Together, the two reports eased fears that the economy might slide back into recession.
"At the moment, we can rule out a double-dip for the economy," said Chris Rupkey, chief economist at Bank of Tokyo-Mitsubishi. "The economy is not out of the woods with today's data, but things look better than they have in several week, and there is no danger of a new downturn in activity."
On Wall Street, the news lifted stocks. The Dow Jones industrial average was up around 60 points in morning trading.
Concerns about a possible new recession had arisen after a batch of downbeat reports in August. For example, new applications for jobless benefits shot past the half-million mark in mid-August, the highest level since November. Since that spike, though, they have drifted lower. New filings for benefits are now at their lowest level since July 10.
Meanwhile, the four-week moving average of new claims, which smooths out weekly fluctuations, also fell last week, dropping by 9,250 to 477,750. So did the number of people continuing to draw unemployment aid.
Even with latest decline, new filing for jobless benefits are still much higher than they would be if the economy were healthy. When the economy is growing strongly and companies are hiring, requests for unemployment benefits fall below 400,000.
The July trade deficit fell 14 percent to $42.8 billion, the Commerce Department said. That was much lower than economists had forecast. The lower trade deficit should give a boost to overall economic growth.
Still, near double-digit unemployment is a political headache for President Barack Obama and his Democrat party with the congressional midterm elections just months away.
Obama, in an interview with ABC News, conceded that if the midterm election turns out to be mostly a referendum on the economy, "we're not going to do well."

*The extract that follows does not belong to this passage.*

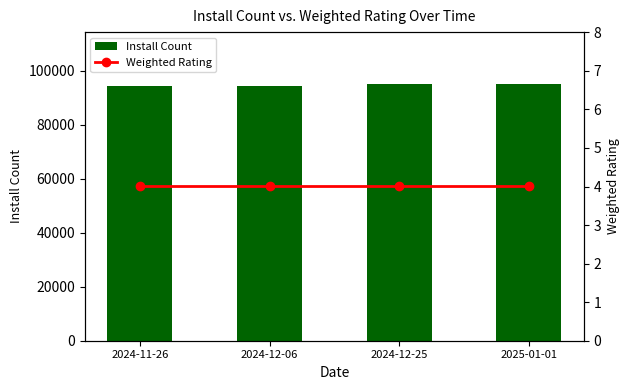

What is the sum of all Install Count values?

379155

Last week, the government reported that the unemployment rate ticked up a notch to 9.6 percent in August from 9.5 percent in July, as the number of jobseekers swamped the number of job openings. Private employers in August added a net total of only 67,000 jobs in August. Job gains would need to be more than three times that to drive down the unemployment rate.
The unemployment rate has exceeded 9 percent for 16 straight months and is likely to extend that streak into next year.
Without more jobs, consumers are likely to spend cautiously, which would keep the economy mired in its slow-growth rut.
The economy's growth has slowed sharply from earlier this year as the impact of the government's stimulus package fades. Companies are wary about stepping up hiring because they are worried about their sales and whether the economy will continue to lose momentum. But in recent weeks, companies have shied away from resorting to even deeper layoffs.
Thursday's report showed the number of people continuing to draw unemployment aid dipped by 2,000 to 4.5 million, the lowest since late June.
That, however, doesn't include millions of people who are receiving extended benefits under emergency programs enacted by Congress during the recession. More than 5 million people were on the extended benefit rolls during the week of Aug. 28, the latest data available.